You need to go to the Environment tab and click on the New Environment button. You can name the new Environment Zingg Environment.

Download the Tar File

Visit zingg releases, find the latest version of Zingg, and download the tar file and extract it.

Extract the Jar File

Extract the jar file from the newly downloaded tar file, as shown in the image below.

Upload the Jar File in the Custom Library Inside the Environment

Now you need to open the Environment, that you have created earlier. Then go to the custom library and upload the jar file there.

Create a Data Lakehouse

Now you need to go back to the Environment “Zingg-Fabric”, click the “new item” button and select Lakehouse inside of it.

Upload Your Data to Lakehouse

Zingg supports multiple file formats like CSV, Parquet, or JSON. For this example, let’s use a CSV file. You now need to go inside the Lakehouse, click on “Get data,” and upload the CSV file.

You can also work with Delta Lake tables which provides reliable, high-performance data storage and processing just by changing the input and output format in the notebook. (explained below (cell 10 –12)). Rest of the steps remains same.

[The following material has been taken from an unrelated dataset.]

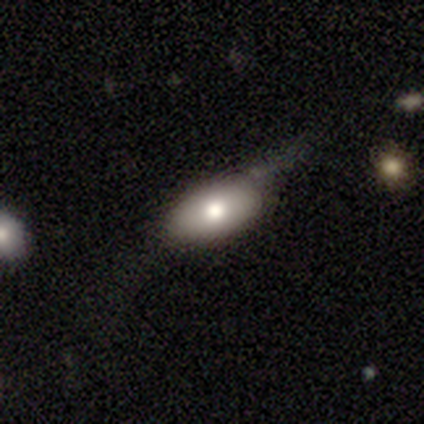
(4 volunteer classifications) Smooth or featured? smooth (75%)
How rounded? in between (67%)
Merging? none (50%, tied with minor disturbance)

Use Sample Data (Optional)

If you don’t have data ready, you can download sample data from Zingg’s GitHub repository.

Part 2: Working With Zingg Notebook

2.1: Setting up Zingg

In this section we will Load all necessary libraries and dependencies required for Zingg to run.

Step 1: Set a Checkpoint
spark.sparkContext.setCheckpointDir("Files")

This Sets a checkpoint directory in Microsoft Fabric’s Onelake for Spark to store intermediate computation data.

Step 2: Install Zingg

To ensure Zingg runs smoothly, you also need the Python package. Create a Fabric notebook in our workspace and type this:

pip install zingg

This command fetches and installs the Zingg Python library and restarts the Python kernel so that you can use an updated package.

pip show zingg

Displays details about the installed Zingg package like version, location, dependencies.

Step 3: Install Dependencies
pip install tabulate

We use this command to install the required dependencies, especially tabulate andrestart the Python kernel.

pip show tabulate

We can see the details about the installed Tabulate package.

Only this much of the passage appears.